Z dystansem do nadchodzących Walentynek podchodzi również większość młodych mieszkańców Raciborza. Część z nich, podczas przeprowadzonej przez nas sondy, podkreślała, że to święto nastawione przede wszystkim na komercję. – Ja zacząłem świętować już dzisiaj – mówi 19-letni Jakub, który czwartkowe popołudnie spędzał z trzema koleżankami na ławce przy Skwerze Kresowian. – Dziewczyny siedzą, jedzą czekoladę, ja stoję – śmieje się Jakub. Jego koleżanki: Andżelika, Weronika i Kasia podkreślają, że Walentynki to czas na imprezę a miłość trzeba okazywać sobie cały rok.

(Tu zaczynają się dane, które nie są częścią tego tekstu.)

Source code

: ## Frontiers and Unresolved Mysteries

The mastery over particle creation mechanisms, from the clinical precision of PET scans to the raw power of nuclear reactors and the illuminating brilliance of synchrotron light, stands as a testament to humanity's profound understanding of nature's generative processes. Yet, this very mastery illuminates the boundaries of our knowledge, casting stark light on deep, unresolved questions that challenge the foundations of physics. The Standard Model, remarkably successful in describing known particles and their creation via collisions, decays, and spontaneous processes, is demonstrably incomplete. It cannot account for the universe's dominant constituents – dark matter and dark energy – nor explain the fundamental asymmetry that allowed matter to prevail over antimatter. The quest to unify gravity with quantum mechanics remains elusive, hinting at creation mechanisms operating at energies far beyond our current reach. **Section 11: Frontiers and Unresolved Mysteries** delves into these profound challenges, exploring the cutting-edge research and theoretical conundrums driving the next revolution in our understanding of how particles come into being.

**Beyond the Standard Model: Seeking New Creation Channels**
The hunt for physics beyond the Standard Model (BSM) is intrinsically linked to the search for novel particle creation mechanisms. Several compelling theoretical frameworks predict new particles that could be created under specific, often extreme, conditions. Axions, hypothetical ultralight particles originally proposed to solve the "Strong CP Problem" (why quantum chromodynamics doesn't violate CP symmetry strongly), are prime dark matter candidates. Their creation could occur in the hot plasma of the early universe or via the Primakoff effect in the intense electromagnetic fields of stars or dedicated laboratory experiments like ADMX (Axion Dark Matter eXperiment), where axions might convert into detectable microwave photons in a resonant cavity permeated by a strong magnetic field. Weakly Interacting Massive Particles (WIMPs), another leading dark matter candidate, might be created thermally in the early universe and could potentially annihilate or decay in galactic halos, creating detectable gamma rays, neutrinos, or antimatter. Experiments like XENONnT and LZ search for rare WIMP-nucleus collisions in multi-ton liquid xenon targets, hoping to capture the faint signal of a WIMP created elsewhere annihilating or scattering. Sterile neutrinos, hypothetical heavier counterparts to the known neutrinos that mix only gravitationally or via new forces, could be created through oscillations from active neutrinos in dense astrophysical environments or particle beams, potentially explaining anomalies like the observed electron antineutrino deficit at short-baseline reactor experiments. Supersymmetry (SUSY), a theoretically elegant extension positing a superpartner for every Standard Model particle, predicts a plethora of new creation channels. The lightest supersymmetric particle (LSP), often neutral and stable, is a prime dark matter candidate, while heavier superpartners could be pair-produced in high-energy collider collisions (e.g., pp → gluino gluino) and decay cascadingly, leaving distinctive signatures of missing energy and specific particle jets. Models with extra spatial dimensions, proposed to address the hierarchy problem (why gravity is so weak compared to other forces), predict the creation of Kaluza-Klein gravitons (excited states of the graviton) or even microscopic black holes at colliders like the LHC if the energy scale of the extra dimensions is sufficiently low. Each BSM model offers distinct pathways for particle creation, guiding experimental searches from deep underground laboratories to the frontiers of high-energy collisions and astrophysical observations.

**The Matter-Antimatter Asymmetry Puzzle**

23-letnia Kasia wspomina, że w ubiegłym roku Walentynki spędzała z mężem w hipermarkecie, kupując gładź gipsową. – W tym roku mąż na pewno też gdzieś mnie zaprosi – śmieje się Kasia. Magda z kolei w tym roku Walentynki będzie obchodziła po raz pierwszy. – Mam z kim, zobaczymy jak to wyjdzie, liczę na coś. A wcześniej też nie był to stracony czas, zazwyczaj ze znajomymi, z przyjaciółmi chodziliśmy na przykład do kina – powiedziała nam Magda.
Inna pytana przez nas para nastolatków, uczniów I LO, określa walentynki jako święto przesiąknięte kiczem. – My raczej zorganizujemy sobie jakieś antywalentynki, a już na pewno nie będzie żadnej kolacji przy świecach – zapewniają.
Dr Grzegorz Dutka, socjolog, komentuje sprawę następująco: Trudno o jakieś jednoznaczne „rady” co do tej kwestii. Z pewnością w społeczeństwie polskim można mówić o zróżnicowaniu zapatrywań na to święto. I wydają się one wiązać przede wszystkim z wiekiem. Przypuszczalnie młodsi Polacy z większą aprobatą będą się zapatrywać na Walentynki, gdyż święto to komponuje się wyraźniej z ich stylem życia, wartościami. Starsi mogą odczuwać dystans do tej formy okazywania uczuć bliskiej osobie, zwłaszcza że święto to swego rodzaju element popkulturowy, zatem związany z konsumpcją.
Zatem – Walentynki, czy nie Walentynki – po prostu, jak powiedział wieszcz Adam Mickiewicz w „Panu Tadeuszu” – Kochajmy się!